Which is not to say that you don’t mourn the loss of status that comes with falling into the love of motherhood and that you’re not scared of the danger this represents, but that there is something important about fighting for that love and for that impact to be recognised as valid in self-actualisation. These are very much the kinds of thoughts swirling around me here with posts like this of mine – “Some women want to stay home with children and feminism needs to make peace with that”.
But back to Messud and there are so many quotes of hers I enjoyed in that article about her home-life and this exchange between her and her husband, the critic James Wood is pretty delightful; it’s about ‘selfhood’ in a relationship (a topic that preoccupies me somewhat):
“That’s not true—can we stop that dog?”
“We can bottle her,” says Wood.
“Especially since having children,” Messud continues, “a lot of the time if you ask me ‘Have you read that book?’ the answer would be ‘not personally.’ [BARK!] The household has read it! I’m like the dog eating the leftovers, preying on James’s erudition.” (“On my employment,” Wood mutters, deflecting the compliment.)
“But the embarrassing [BARK!] truth,” she continues, “is that we probably spend more time together than almost anybody we know.”
“It’s funny, in a way, that you don’t have a room of your own,” Wood says. He has a work room upstairs, Messud an office elsewhere, but she often just works around the house. “On the one hand, there is this continuous marital exchange, but on the other there’s an independent thing going on, which is [BARK!] that her work is a life very separate from me [BARK!].”
“And you from me, which is as it should be,” says Messud. “When James says he writes his pieces between 10 p.m. and 5 a.m.—it’s not just the children that he’s escaping.”
“I think there’s something to that,” Wood says. “That something is claimed at the expense of the [BARK!]—God, it’s not working tonight”—meaning the “bottling.” “That there’s an assertion of need and space and—”
“Selfhood,” says Messud.
“Selfhood it absolutely is,” says Wood. “Neither of us is good at boundaries.”
And then:
To explain, Wood recites two sections from Ferrante’s The Lost Daughter, passages about what children can do to a woman—first to her body, then to her work (“like an insect’s poison injected into a vein”).
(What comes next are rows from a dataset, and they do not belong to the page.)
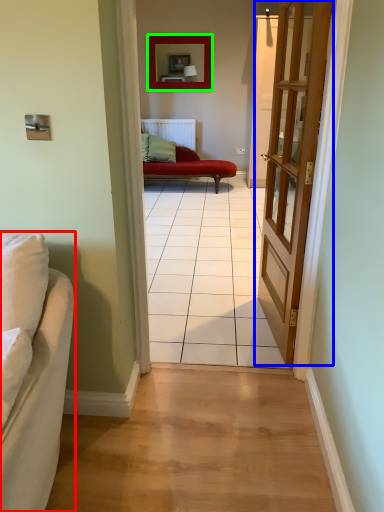
Question: Which object is positioned farthest from studio couch (highlighted by a red box)? Select from door (highlighted by a blue box) and picture frame (highlighted by a green box).

Choices:
 (A) door
 (B) picture frame

Answer: (B)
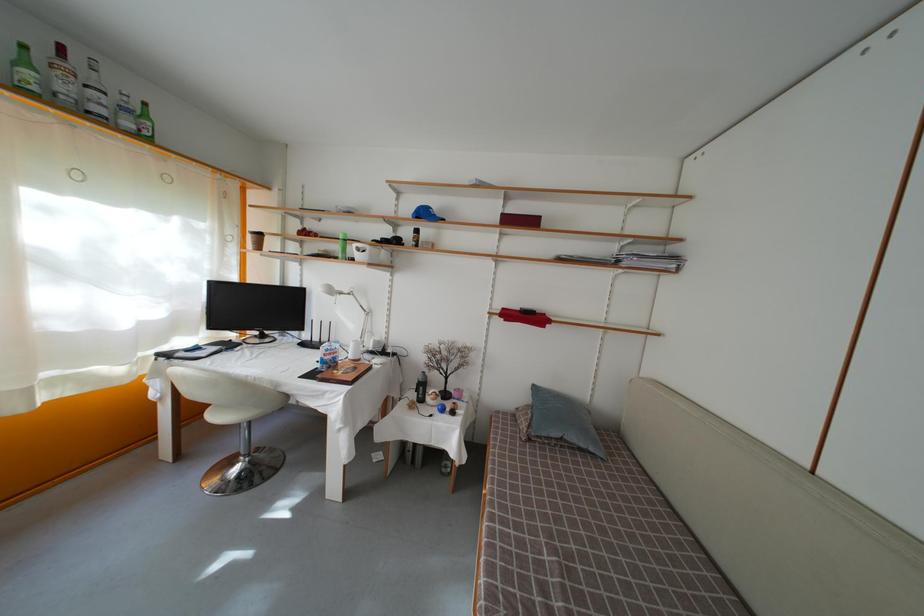
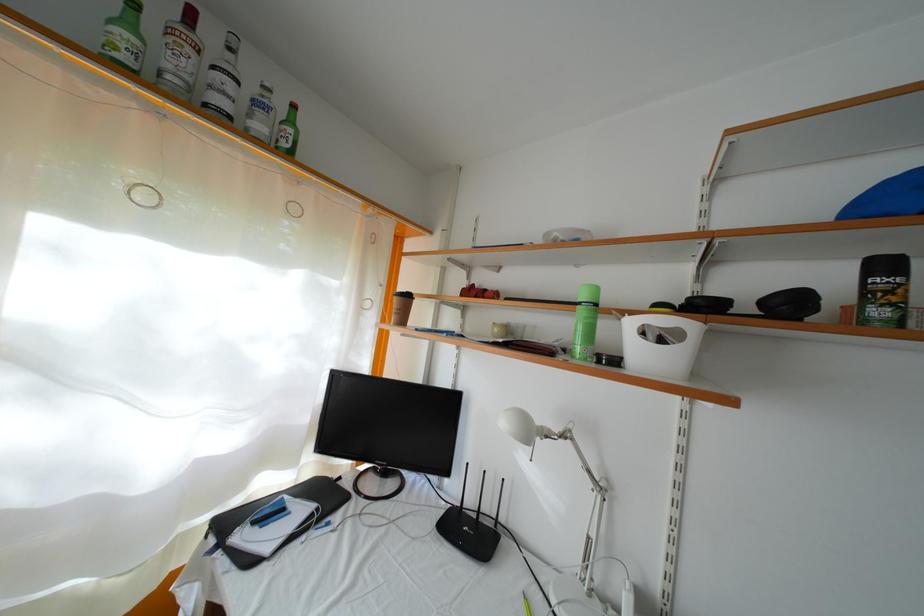
Where in the second image is the point corresponding to [31,69] from the first image?

(134, 31)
It’s an oddly brutal thing to read to the mother of your children. At the end of the second passage, the narrator abandons her family. “Nora’s a softy compared to this,” says Wood. Messud is listening stoically, and I begin to wonder if she might even be a little jealous of this unhinged narrator. Then Wood pivots to discuss “this strong counter-impulse” they both feel: “Fuck the outside world. Fuck the work. Children are right in front of you. That’s the work, and the joyous work.”
Love this.
She decided to introduce Nora, the lonely protagonist of her new novel, The Woman Upstairs, with a passage that begins, “I’m a good girl, I’m a nice girl,” and ends with “FUCK YOU ALL.”
I must read this book. Also, the Ferrante. Thanks!